From the point of view of behaviorism, changing Irma’s behavior is tricky since the desired behavior (borrowing correctly) rarely happens and therefore cannot be reinforced very often. It might therefore help for the teacher to reward behaviors that compete directly with Irma’s inappropriate strategy. The teacher might reduce credit for simply finding the correct answer, for example, and increase credit for a student showing her work—including the work of carrying digits forward correctly. Or the teacher might make a point of discussing Irma’s math work with Irma frequently, so as to create more occasions when she can praise Irma for working problems correctly.

Metacognition and responding reflectively

Part of Irma’s problem may be that she is thoughtless about doing her math: the minute she sees numbers on a worksheet, she stuffs them into the first arithmetic procedure that comes to mind. Her learning style, that is, seems too impulsive and not reflective enough, as discussed in [link] . Her style also suggests a failure of metacognition (remember that idea from [link] ?), which is her self-monitoring of her own thinking and its effectiveness. As a solution, the teacher could encourage Irma to think out loud when she completes two-digit problems—literally get her to “talk her way through” each problem. If participating in these conversations was sometimes impractical, the teacher might also arrange for a skilled classmate to take her place some of the time. Cooperation between Irma and the classmate might help the classmate as well, or even improve overall social relationships in the classroom.

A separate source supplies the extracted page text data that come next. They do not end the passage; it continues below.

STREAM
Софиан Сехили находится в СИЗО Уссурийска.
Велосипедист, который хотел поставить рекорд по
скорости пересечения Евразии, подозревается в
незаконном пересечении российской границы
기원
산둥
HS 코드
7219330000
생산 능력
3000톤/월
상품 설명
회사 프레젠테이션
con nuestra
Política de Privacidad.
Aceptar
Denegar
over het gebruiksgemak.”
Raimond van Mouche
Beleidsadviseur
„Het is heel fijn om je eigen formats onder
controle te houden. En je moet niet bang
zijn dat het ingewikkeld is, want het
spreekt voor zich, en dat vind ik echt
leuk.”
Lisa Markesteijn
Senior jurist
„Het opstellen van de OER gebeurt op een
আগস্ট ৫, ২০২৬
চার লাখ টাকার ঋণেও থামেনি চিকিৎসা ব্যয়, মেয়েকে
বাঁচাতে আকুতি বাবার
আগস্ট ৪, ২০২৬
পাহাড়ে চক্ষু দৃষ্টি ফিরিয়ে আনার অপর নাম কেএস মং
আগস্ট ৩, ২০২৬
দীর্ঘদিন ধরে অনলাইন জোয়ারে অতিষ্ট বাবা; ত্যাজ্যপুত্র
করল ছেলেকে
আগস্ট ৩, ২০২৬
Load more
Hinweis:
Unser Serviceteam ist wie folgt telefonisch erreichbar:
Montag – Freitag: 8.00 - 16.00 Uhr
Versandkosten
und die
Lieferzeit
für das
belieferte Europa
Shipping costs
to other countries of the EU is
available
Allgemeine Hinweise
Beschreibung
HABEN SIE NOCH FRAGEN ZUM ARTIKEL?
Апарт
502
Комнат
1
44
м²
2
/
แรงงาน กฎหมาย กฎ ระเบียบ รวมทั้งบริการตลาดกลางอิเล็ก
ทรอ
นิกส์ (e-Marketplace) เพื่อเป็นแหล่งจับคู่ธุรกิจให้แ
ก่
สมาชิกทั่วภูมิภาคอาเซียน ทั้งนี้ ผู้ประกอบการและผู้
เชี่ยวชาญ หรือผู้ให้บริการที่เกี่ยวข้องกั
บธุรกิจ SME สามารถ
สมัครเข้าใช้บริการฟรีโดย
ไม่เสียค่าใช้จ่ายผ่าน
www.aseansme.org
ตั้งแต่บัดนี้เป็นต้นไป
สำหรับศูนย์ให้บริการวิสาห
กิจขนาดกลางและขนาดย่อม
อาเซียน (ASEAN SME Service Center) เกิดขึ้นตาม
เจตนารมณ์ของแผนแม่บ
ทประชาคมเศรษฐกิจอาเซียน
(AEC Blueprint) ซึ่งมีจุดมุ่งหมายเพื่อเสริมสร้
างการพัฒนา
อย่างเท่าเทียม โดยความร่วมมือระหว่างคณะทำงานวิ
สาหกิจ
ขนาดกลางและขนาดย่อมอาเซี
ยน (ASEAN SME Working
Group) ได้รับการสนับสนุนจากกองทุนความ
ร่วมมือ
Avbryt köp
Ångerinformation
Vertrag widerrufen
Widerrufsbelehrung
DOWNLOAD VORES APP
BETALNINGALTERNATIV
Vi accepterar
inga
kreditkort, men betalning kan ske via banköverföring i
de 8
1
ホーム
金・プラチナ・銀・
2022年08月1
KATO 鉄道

Constructivism, mentoring, and the zone of proximal development

Perhaps Irma has in fact learned how to carry digits forward, but not learned the procedure well enough to use it reliably on her own; so she constantly falls back on the earlier, better-learned strategy of single-digit addition. In that case her problem can be seen in the constructivist terms, like those that I discussed in [link] . In essence, Irma has lacked appropriate mentoring from someone more expert than herself, someone who can create a “zone of proximal development” in which she can display and consolidate her skills more successfully. She still needs mentoring or “assisted coaching” more than independent practice. The teacher can arrange some of this in much the way she encourages to be more reflective, either by working with Irma herself or by arranging for a classmate or even a parent volunteer to do so. In this case, however, whoever serves as mentor should not only listen, but also actively offer Irma help. The help has to be just enough to insure that Irma completes two-digit problems correctly—neither more nor less. Too much help may prevent Irma from taking responsibility for learning the new strategy, but too little may cause her to take the responsibility prematurely.